In a decision released in late 2006, the Honourable Mr. Justice Perell explained that an exchange of e-mails between two parties may constitute a binding contract depending on the specificity of the dialogue within the e-mails. Therefore, when parties enter into negotiations via e-mail, they must clearly indicate whether their intentions are to finalize a contract or agreement within the exchange of e-mails or if the e-mails are simply a tool to allow the parties to prepare an agreement to be completed at a future date.
In this particular case, two corporations (hereinafter "R-London" and "R-Toronto") entered into a partnership, merged their businesses and began to operate under the common name "Rehability." After a few years, R-London and R-Toronto decided that they wanted to expand the business in different directions. They split Rehability into two separate corporations in the same manner as prior to the merger. The only issue of contention was that both parties wanted to maintain the rights to the name "Rehability."

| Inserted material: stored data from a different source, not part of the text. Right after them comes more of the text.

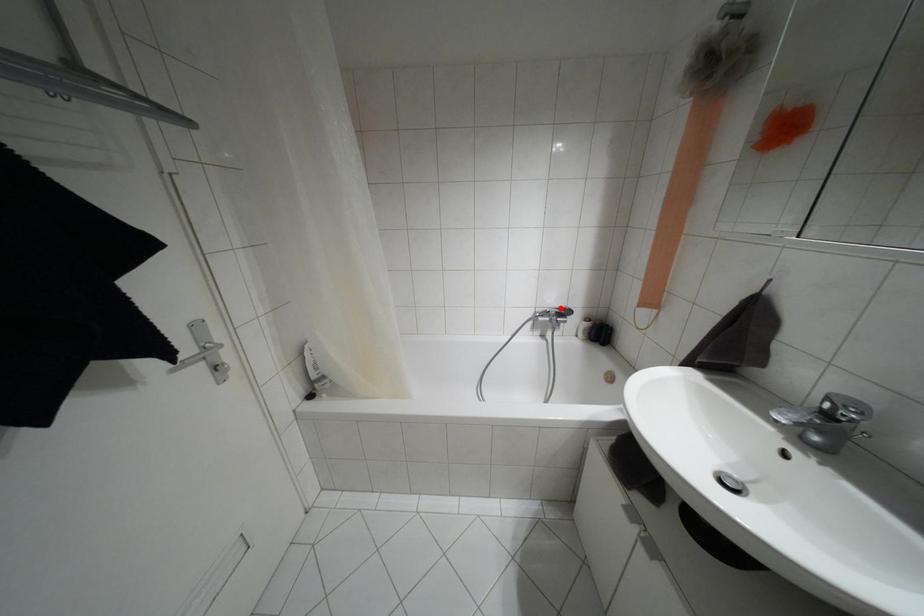
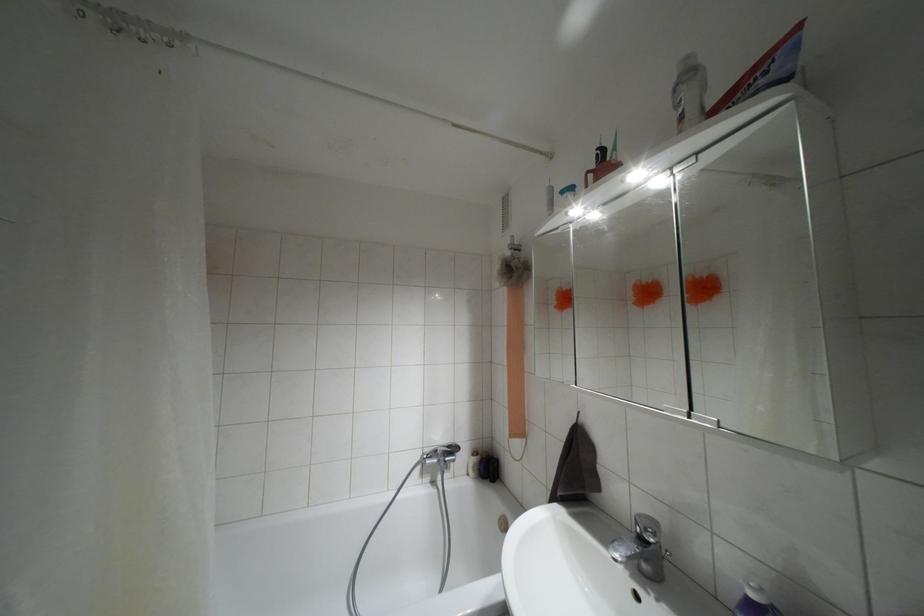
Question: I am providing you with two images of the same scene from different viewpoints. In image1, a red point is highlighted. Considering the same 3D point in image2, which of the following is correct?

Choices:
 (A) It is closer
 (B) It is farther

Answer: (B)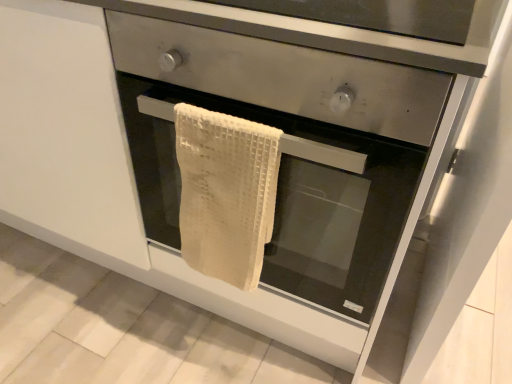
Question: Considering the relative sizes of white woven towel at center and beige woven towel at center in the image provided, is white woven towel at center taller than beige woven towel at center?

Choices:
 (A) yes
 (B) no

Answer: (A)

Question: Is white woven towel at center at the left side of beige woven towel at center?

Choices:
 (A) no
 (B) yes

Answer: (A)

Question: Can you confirm if white woven towel at center is wider than beige woven towel at center?

Choices:
 (A) yes
 (B) no

Answer: (A)

Question: Can you confirm if white woven towel at center is thinner than beige woven towel at center?

Choices:
 (A) yes
 (B) no

Answer: (B)

Question: Is white woven towel at center shorter than beige woven towel at center?

Choices:
 (A) yes
 (B) no

Answer: (B)

Question: Is white woven towel at center located outside beige woven towel at center?

Choices:
 (A) yes
 (B) no

Answer: (A)

Question: Is beige woven towel at center to the left of white woven towel at center from the viewer's perspective?

Choices:
 (A) no
 (B) yes

Answer: (B)

Question: Is beige woven towel at center positioned far away from white woven towel at center?

Choices:
 (A) yes
 (B) no

Answer: (B)

Question: Is beige woven towel at center turned away from white woven towel at center?

Choices:
 (A) yes
 (B) no

Answer: (A)

Question: Is beige woven towel at center facing towards white woven towel at center?

Choices:
 (A) no
 (B) yes

Answer: (B)

Question: Would you say beige woven towel at center is outside white woven towel at center?

Choices:
 (A) no
 (B) yes

Answer: (A)

Question: Can you confirm if beige woven towel at center is bigger than white woven towel at center?

Choices:
 (A) no
 (B) yes

Answer: (A)

Question: Can you confirm if beige woven towel at center is shorter than white waffle towel at center?

Choices:
 (A) no
 (B) yes

Answer: (A)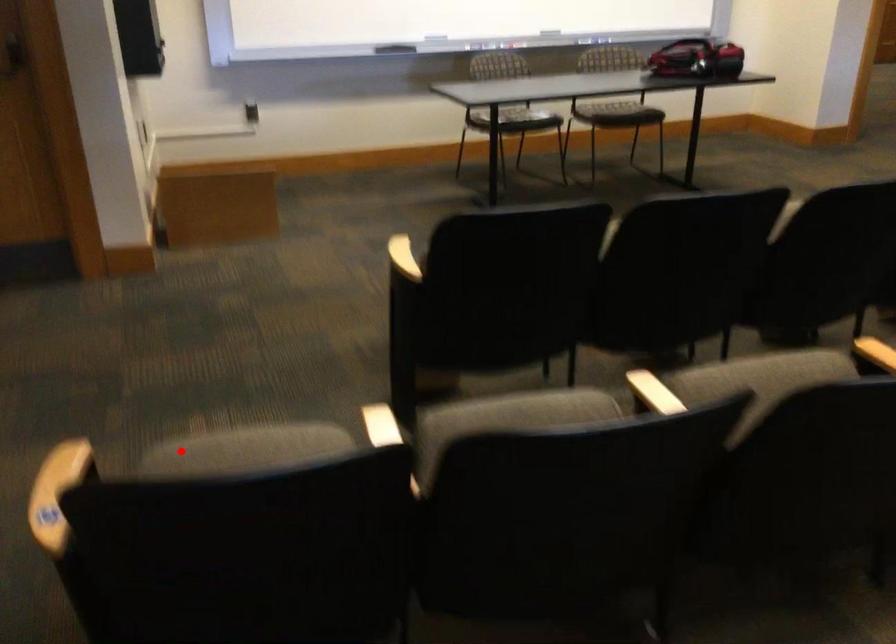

E-mail Correspondence Between The Contracting Parties Began
R-Toronto sent an e-mail to R-London, offering to buy the rights to the name "Rehability" for $70,000. R-Toronto stated in its e-mail:
"As per our discussion today, I would like to acquire the Rehability name. I offer $70,000 payable upon signing a legally binding agreement....The agreement will be in a form acceptable to both our lawyers."
R-London responded to this e-mail by also declaring its interest in the name "Rehability" and counter offered to purchase the rights to the name for $90,000. For the next month or so, a flurry of e-mails were sent back and forth in which both parties continued to make offers and counter offers.

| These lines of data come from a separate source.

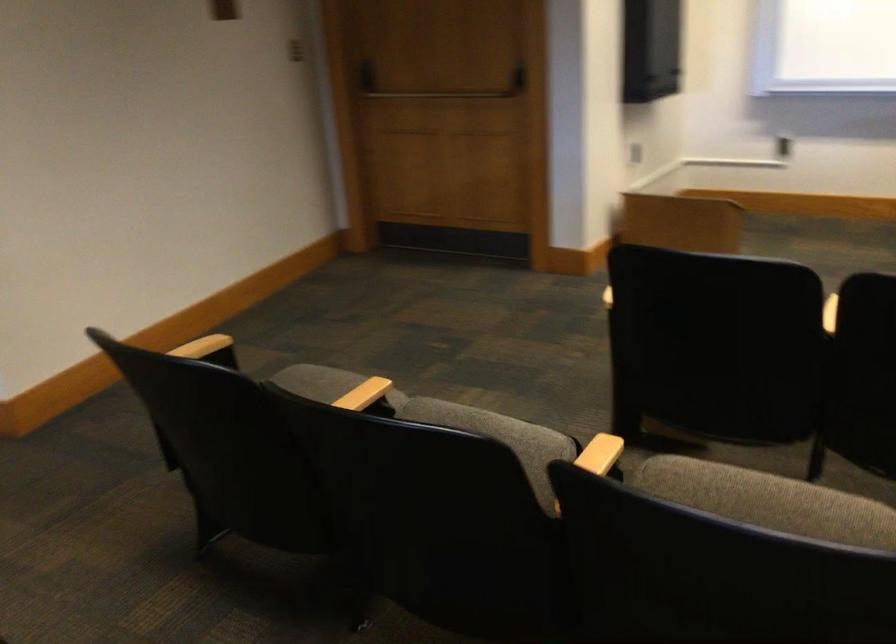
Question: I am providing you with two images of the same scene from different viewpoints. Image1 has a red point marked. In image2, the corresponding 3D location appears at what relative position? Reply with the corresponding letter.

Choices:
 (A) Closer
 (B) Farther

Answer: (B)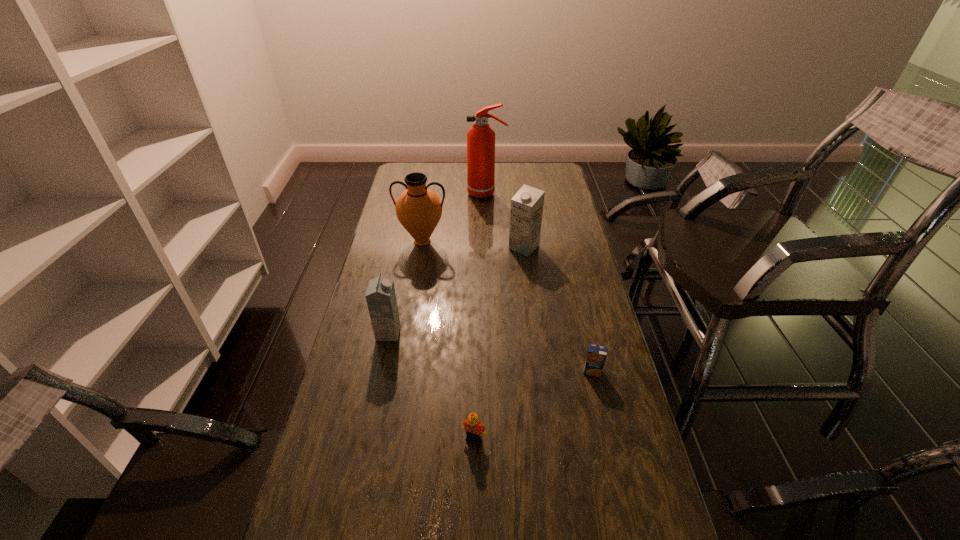
Where is `vacant point located between the farther carton and the orange_juice`? Image resolution: width=960 pixels, height=540 pixels. vacant point located between the farther carton and the orange_juice is located at coordinates (558, 309).

Locate an element on the screen. unoccupied position between the Lego and the nearer carton is located at coordinates (431, 386).

Image resolution: width=960 pixels, height=540 pixels. Find the location of `free space that is in between the left carton and the pitcher`. free space that is in between the left carton and the pitcher is located at coordinates tap(405, 287).

Point out which object is positioned as the fifth nearest to the nearest object. Please provide its 2D coordinates. Your answer should be formatted as a tuple, i.e. [(x, y)], where the tuple contains the x and y coordinates of a point satisfying the conditions above.

[(480, 138)]

Identify the location of object that is the closest one to the Lego. Image resolution: width=960 pixels, height=540 pixels. (596, 356).

Where is `vacant space that satisfies the following two spatial constraints: 1. at the nozzle of the tallest object; 2. on the right side of the farther carton`? The width and height of the screenshot is (960, 540). vacant space that satisfies the following two spatial constraints: 1. at the nozzle of the tallest object; 2. on the right side of the farther carton is located at coordinates (488, 247).

Where is `blank area in the image that satisfies the following two spatial constraints: 1. at the nozzle of the tallest object; 2. on the front-facing side of the nearest object`? The width and height of the screenshot is (960, 540). blank area in the image that satisfies the following two spatial constraints: 1. at the nozzle of the tallest object; 2. on the front-facing side of the nearest object is located at coordinates (492, 438).

Identify the location of vacant space that satisfies the following two spatial constraints: 1. on the front side of the farther carton; 2. on the front label of the nearer carton. The height and width of the screenshot is (540, 960). (535, 333).

This screenshot has height=540, width=960. In order to click on free space that satisfies the following two spatial constraints: 1. at the nozzle of the second nearest object; 2. on the right side of the farthest object in this screenshot , I will do `click(491, 372)`.

Where is `free location that satisfies the following two spatial constraints: 1. on the front side of the pitcher; 2. on the front label of the third nearest object`? free location that satisfies the following two spatial constraints: 1. on the front side of the pitcher; 2. on the front label of the third nearest object is located at coordinates (407, 333).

Eventually R-London offered to pay R-Toronto $150,000 for the exclusive rights to the name "Rehability." R-Toronto accepted this offer and wrote the following:
"We accept your offer of $150,000 for the sole use of the Rehability name conditional upon resolution of some outstanding issues. I do not anticipate that there should be major problems. Obviously the final agreement has to be in a form acceptable to both our lawyers."

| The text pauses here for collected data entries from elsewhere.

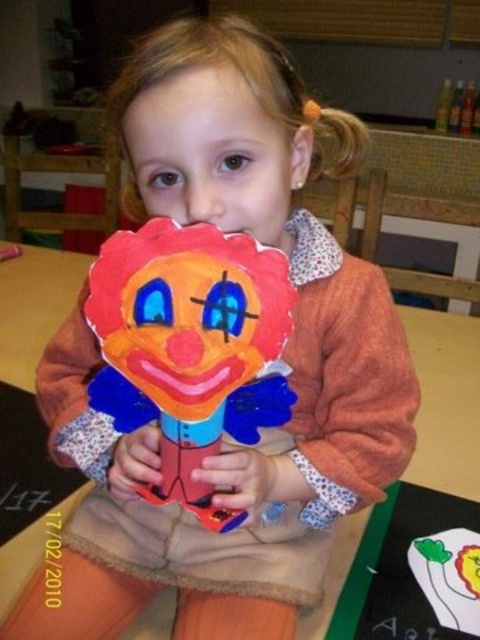
Which is more to the right, matte paper clown at center or matte plastic clown at center?

matte paper clown at center

The width and height of the screenshot is (480, 640). I want to click on matte paper clown at center, so click(x=190, y=346).

Between matte paper clown at center and matte paper hand at center, which one appears on the right side from the viewer's perspective?

From the viewer's perspective, matte paper hand at center appears more on the right side.

Does matte paper clown at center have a larger size compared to matte paper hand at center?

Indeed, matte paper clown at center has a larger size compared to matte paper hand at center.

What do you see at coordinates (190, 346) in the screenshot?
I see `matte paper clown at center` at bounding box center [190, 346].

Locate an element on the screen. This screenshot has height=640, width=480. matte paper clown at center is located at coordinates (190, 346).

Can you confirm if matte paper hand at center is positioned to the left of matte plastic clown at center?

No, matte paper hand at center is not to the left of matte plastic clown at center.

Is point (253, 476) behind point (132, 440)?

That is False.

Find the location of a particular element. The height and width of the screenshot is (640, 480). matte paper hand at center is located at coordinates [x=240, y=477].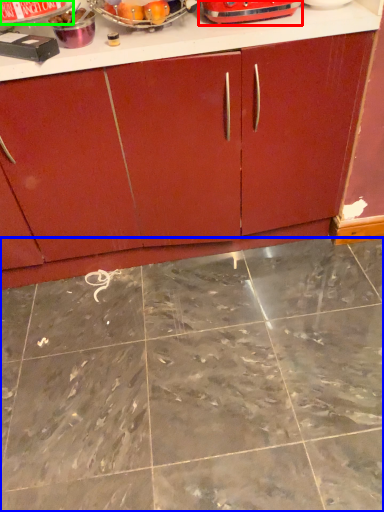
Question: Considering the real-world distances, which object is farthest from appliance (highlighted by a red box)? granite (highlighted by a blue box) or appliance (highlighted by a green box)?

Choices:
 (A) granite
 (B) appliance

Answer: (A)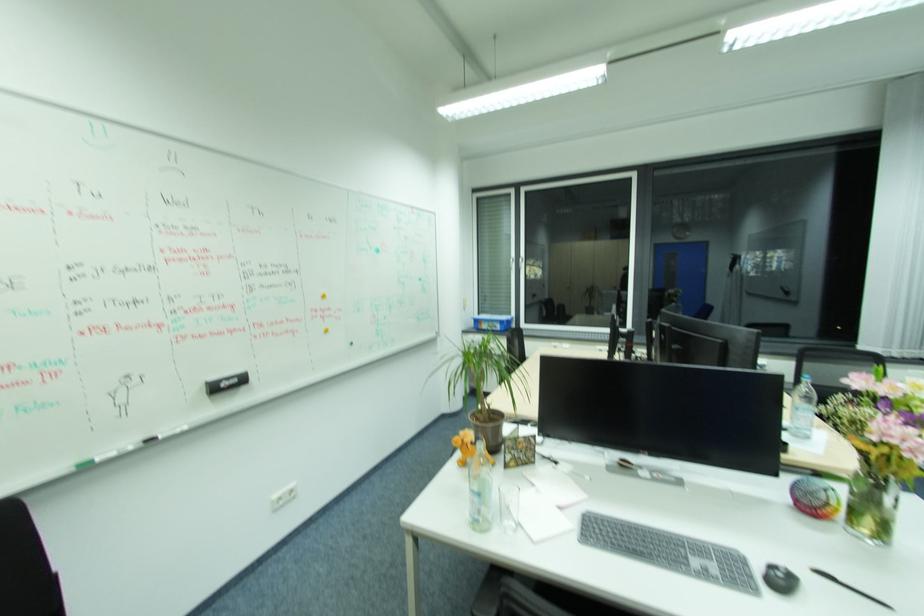
Find the location of a particular element. Image resolution: width=924 pixels, height=616 pixels. black pen is located at coordinates (849, 588).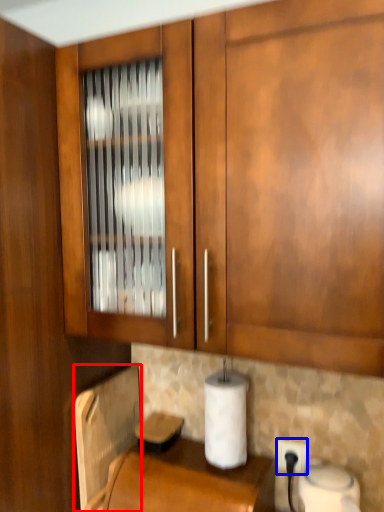
Question: Which of the following is the farthest to the observer, appliance (highlighted by a red box) or electric outlet (highlighted by a blue box)?

Choices:
 (A) appliance
 (B) electric outlet

Answer: (B)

A few days later, R-London changed its position and informed R-Toronto that it was now only willing to pay $130,000 for the rights to the name. R-Toronto immediately objected and claimed that R-London was bound by its previous offer.
Did The Exchange Of E-mails Establish A Binding Agreement?
The court stated that when two parties are engaged in the negotiation of a contract, the parties are either:
- negotiating all the terms of the contract, with the understanding that the contract will not become enforceable until a further document is executed by both parties; or
- negotiating all the terms of the contract, and at the completion of the negotiation a legal contract would be formed. The signing of the formal contract would be a mere expression of the manner in which the transaction already agreed upon will proceed.
Mr. Justice Perell explained that in order to determine which of the two types of negotiations transpired, the court would have to determine the subjective intention of the parties during the negotiations. The court further explained that in determining the intent of the parties, the courts will look at:
- the terms used in the e-mails by both parties;
- the context in which the terms were used; and
- the purpose of the parties in using such terms.
Mr. Justice Perell reviewed the exchange of e-mails between R-Toronto and R-London and determined that both parties had the intention to negotiate the terms of the agreement via e-mail. However, both parties believed that the negotiation within the e-mails would be subject to the execution of a final agreement. In support of his decision, Justice Perell referred to the first e-mail exchanged between the parties which stated that:
"As per our discussion today, I would like to acquire the Rehability name. I offer $70,000 payable upon signing a legally binding agreement....The agreement will be in a form acceptable to both our lawyers." (emphasis added)
The court also referred to one of the last e-mails exchanged between the parties which stated "Obviously the final agreement has to be in a form acceptable to both our lawyers," which reiterated the message of the initial e-mail. Justice Perell found that these words established a formality that could not be overlooked.
In summary, the court held that the bolded language noted above was a clear indication that it was never contemplated by the parties that the exchange of e-mails would constitute an enforceable agreement. Instead, the parties understood that a separate written agreement would need to be signed by both parties before an enforceable contract came into existence. The court concluded that because it was not the intention of both parties to form an enforceable agreement through the exchange of e-mails, no agreement was ever completed.